Citroen CEO Vincent Cobee says that electric SUVs or bulky EVs will only dominate the world of electric vehicles for a short time. According to him, the post-SUV EV world will be dominated by small, lightweight cars. Further stated that the government’s incentives will push for the same, eventually keeping bulky SUVs out of the circle.
Also, this would propel the car manufacturers to revise their product strategy and focus on compact and lightweight models again, reports Autocar UK. The British automotive publication has quoted Cobee saying that using aluminium instead of steel would increase manufacturing costs for the automakers. This would inevitably impact the sticker price of the vehicles. He also said that since the car manufacturers are exploring means to avoid higher production costs, they will look at other ways to boost the EV range. He believes that the automakers will focus more on making the future EVs aerodynamic since tall and boxy bodies hurt efficiency.
Cobee said that regulators would put brakes on the SUV boom by limiting incentives only to electric vehicles that weigh under a certain threshold, forcing the automakers to sooner or later engineer smaller EVs. This comes as a pretty interesting perspective from the top brass of the French auto giant, and that too at a time when auto manufacturers worldwide are increasingly focusing on making SUVs to make a fortune.
Consumers, too, are showing ever-increasing interest in buying SUVs than buying any other type of vehicle. The hype is so much that automakers who have traditionally shied away from making boxy SUVs have started making them to be on the profit path. For example, luxury car brands like Bentley, Rolls-Royce, Ferrari, and Lamborghini – have all jumped on the SUV bandwagon to make more profit.
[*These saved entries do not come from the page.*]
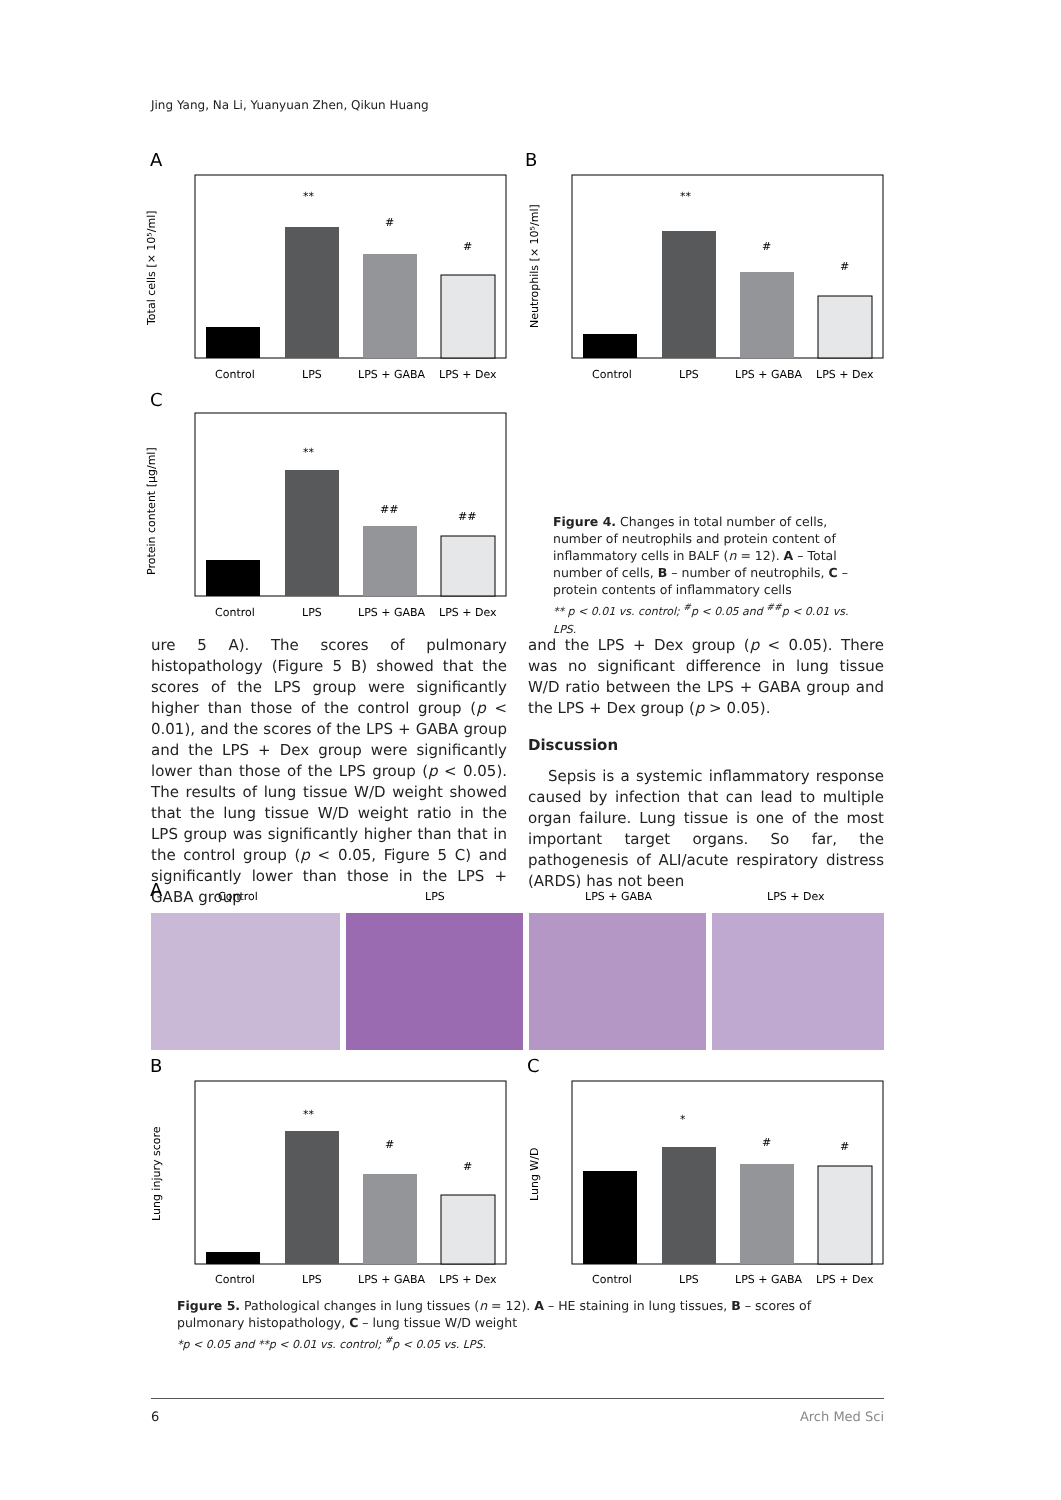Jing Yang, Na Li, Yuanyuan Zhen, Qikun Huang
A
**
#
#
Control
LPS
LPS + GABA
LPS + Dex
Total cells [× 10⁵/ml]
B
**
#
#
Control
LPS
LPS + GABA
LPS + Dex
Neutrophils [× 10⁵/ml]
C
**
##
##
Control
LPS
LPS + GABA
LPS + Dex
Protein content [µg/ml]
Figure 4. Changes in total number of cells, number of neutrophils and protein content of inflammatory cells in BALF (n = 12). A – Total number of cells, B – number of neutrophils, C – protein contents of inflammatory cells
** p < 0.01 vs. control; <sup>#</sup>p < 0.05 and <sup>##</sup>p < 0.01 vs. LPS.
ure 5 A). The scores of pulmonary histopathology (Figure 5 B) showed that the scores of the LPS group were significantly higher than those of the control group (p < 0.01), and the scores of the LPS + GABA group and the LPS + Dex group were significantly lower than those of the LPS group (p < 0.05). The results of lung tissue W/D weight showed that the lung tissue W/D weight ratio in the LPS group was significantly higher than that in the control group (p < 0.05, Figure 5 C) and significantly lower than those in the LPS + GABA group
and the LPS + Dex group (p < 0.05). There was no significant difference in lung tissue W/D ratio between the LPS + GABA group and the LPS + Dex group (p > 0.05).
Discussion
Sepsis is a systemic inflammatory response caused by infection that can lead to multiple organ failure. Lung tissue is one of the most important target organs. So far, the pathogenesis of ALI/acute respiratory distress (ARDS) has not been
A
Control
LPS
LPS + GABA
LPS + Dex
B
**
#
#
Control
LPS
LPS + GABA
LPS + Dex
Lung injury score
C
*
#
#
Control
LPS
LPS + GABA
LPS + Dex
Lung W/D
Figure 5. Pathological changes in lung tissues (n = 12). A – HE staining in lung tissues, B – scores of pulmonary histopathology, C – lung tissue W/D weight
*p < 0.05 and **p < 0.01 vs. control; <sup>#</sup>p < 0.05 vs. LPS.
6 Arch Med Sci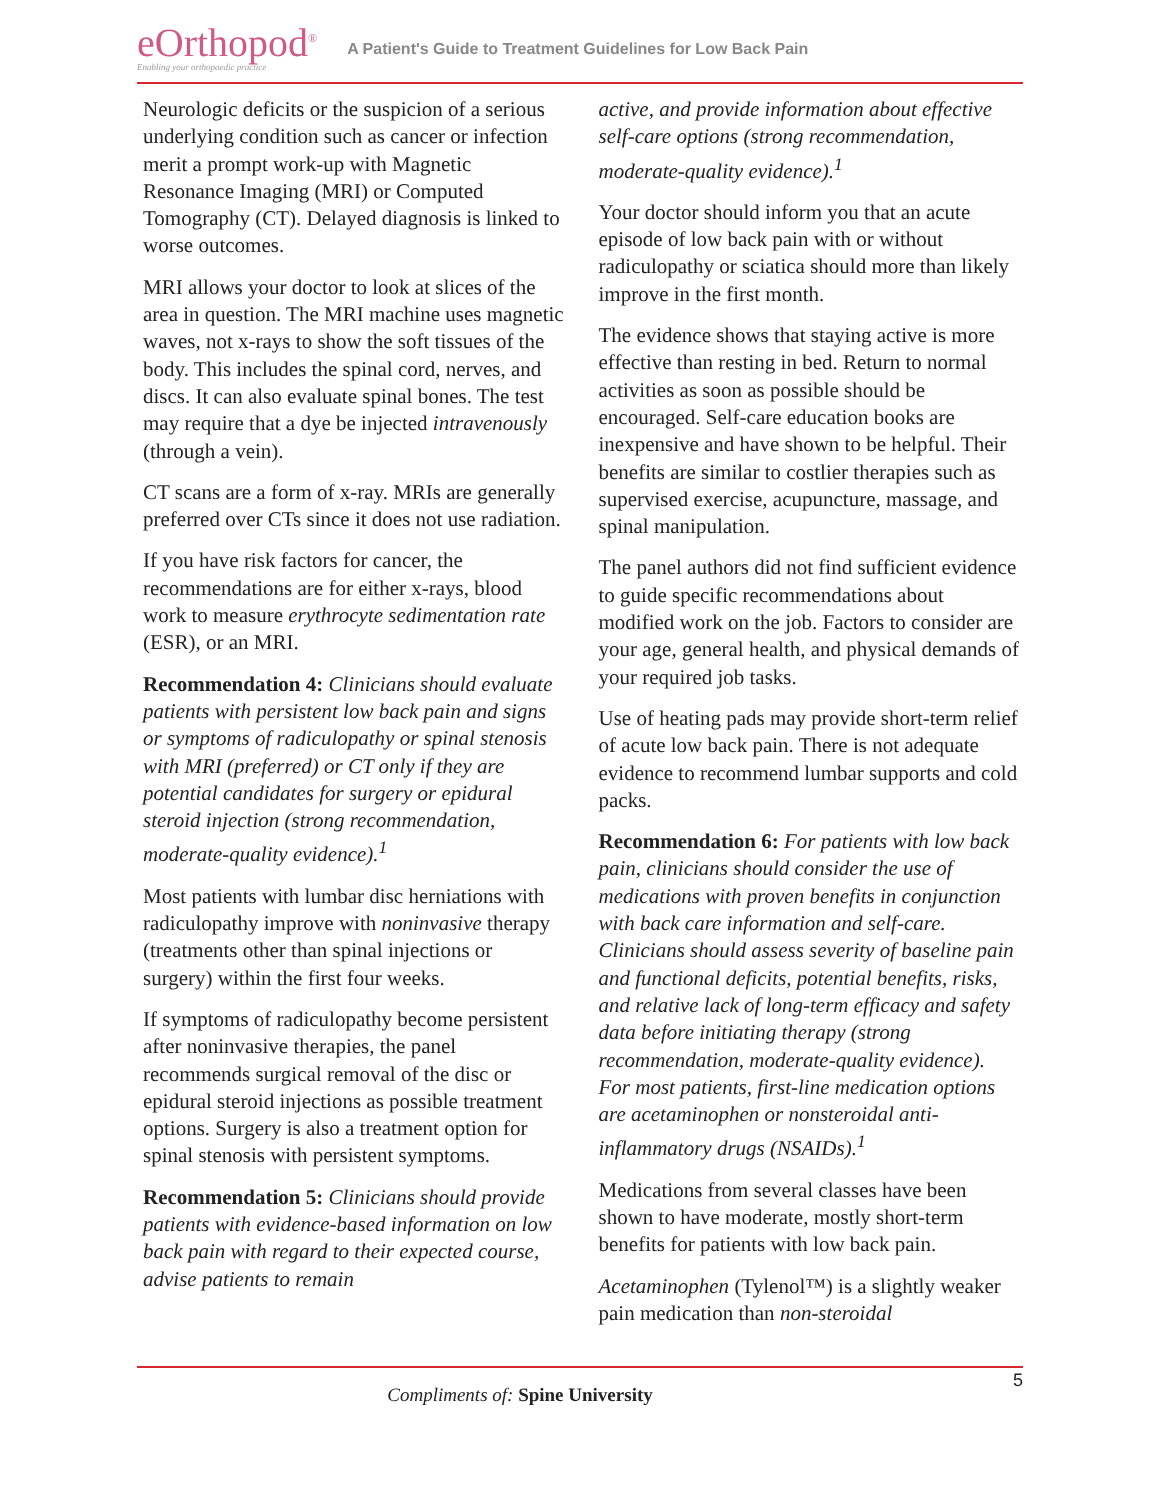eOrthopod<sup>®</sup>
Enabling your orthopaedic practice
A Patient's Guide to Treatment Guidelines for Low Back Pain
Neurologic deficits or the suspicion of a serious underlying condition such as cancer or infection merit a prompt work-up with Magnetic Resonance Imaging (MRI) or Computed Tomography (CT). Delayed diagnosis is linked to worse outcomes.
MRI allows your doctor to look at slices of the area in question. The MRI machine uses magnetic waves, not x-rays to show the soft tissues of the body. This includes the spinal cord, nerves, and discs. It can also evaluate spinal bones. The test may require that a dye be injected intravenously (through a vein).
CT scans are a form of x-ray. MRIs are generally preferred over CTs since it does not use radiation.
If you have risk factors for cancer, the recommendations are for either x-rays, blood work to measure erythrocyte sedimentation rate (ESR), or an MRI.
Recommendation 4: Clinicians should evaluate patients with persistent low back pain and signs or symptoms of radiculopathy or spinal stenosis with MRI (preferred) or CT only if they are potential candidates for surgery or epidural steroid injection (strong recommendation, moderate-quality evidence).<sup>1</sup>
Most patients with lumbar disc herniations with radiculopathy improve with noninvasive therapy (treatments other than spinal injections or surgery) within the first four weeks.
If symptoms of radiculopathy become persistent after noninvasive therapies, the panel recommends surgical removal of the disc or epidural steroid injections as possible treatment options. Surgery is also a treatment option for spinal stenosis with persistent symptoms.
Recommendation 5: Clinicians should provide patients with evidence-based information on low back pain with regard to their expected course, advise patients to remain
active, and provide information about effective self-care options (strong recommendation, moderate-quality evidence).<sup>1</sup>
Your doctor should inform you that an acute episode of low back pain with or without radiculopathy or sciatica should more than likely improve in the first month.
The evidence shows that staying active is more effective than resting in bed. Return to normal activities as soon as possible should be encouraged. Self-care education books are inexpensive and have shown to be helpful. Their benefits are similar to costlier therapies such as supervised exercise, acupuncture, massage, and spinal manipulation.
The panel authors did not find sufficient evidence to guide specific recommendations about modified work on the job. Factors to consider are your age, general health, and physical demands of your required job tasks.
Use of heating pads may provide short-term relief of acute low back pain. There is not adequate evidence to recommend lumbar supports and cold packs.
Recommendation 6: For patients with low back pain, clinicians should consider the use of medications with proven benefits in conjunction with back care information and self-care. Clinicians should assess severity of baseline pain and functional deficits, potential benefits, risks, and relative lack of long-term efficacy and safety data before initiating therapy (strong recommendation, moderate-quality evidence). For most patients, first-line medication options are acetaminophen or nonsteroidal anti-inflammatory drugs (NSAIDs).<sup>1</sup>
Medications from several classes have been shown to have moderate, mostly short-term benefits for patients with low back pain.
Acetaminophen (Tylenol™) is a slightly weaker pain medication than non-steroidal
5
Compliments of: Spine University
Oli was the EV unveiled by the French firm. Besides being focused on affordable EVs, the automaker is also focused on design and efficiency. There’s a significant focus on making a car that forsakes the big, heavy batteries of many current EVs, instead chasing efficiency through a lightweight design and aerodynamics. And it uses several innovative materials made from recycled parts, with the intention that a production version could be easily repaired and refreshed so it can be leased out several times – before being entirely recycled at the end of its usable life.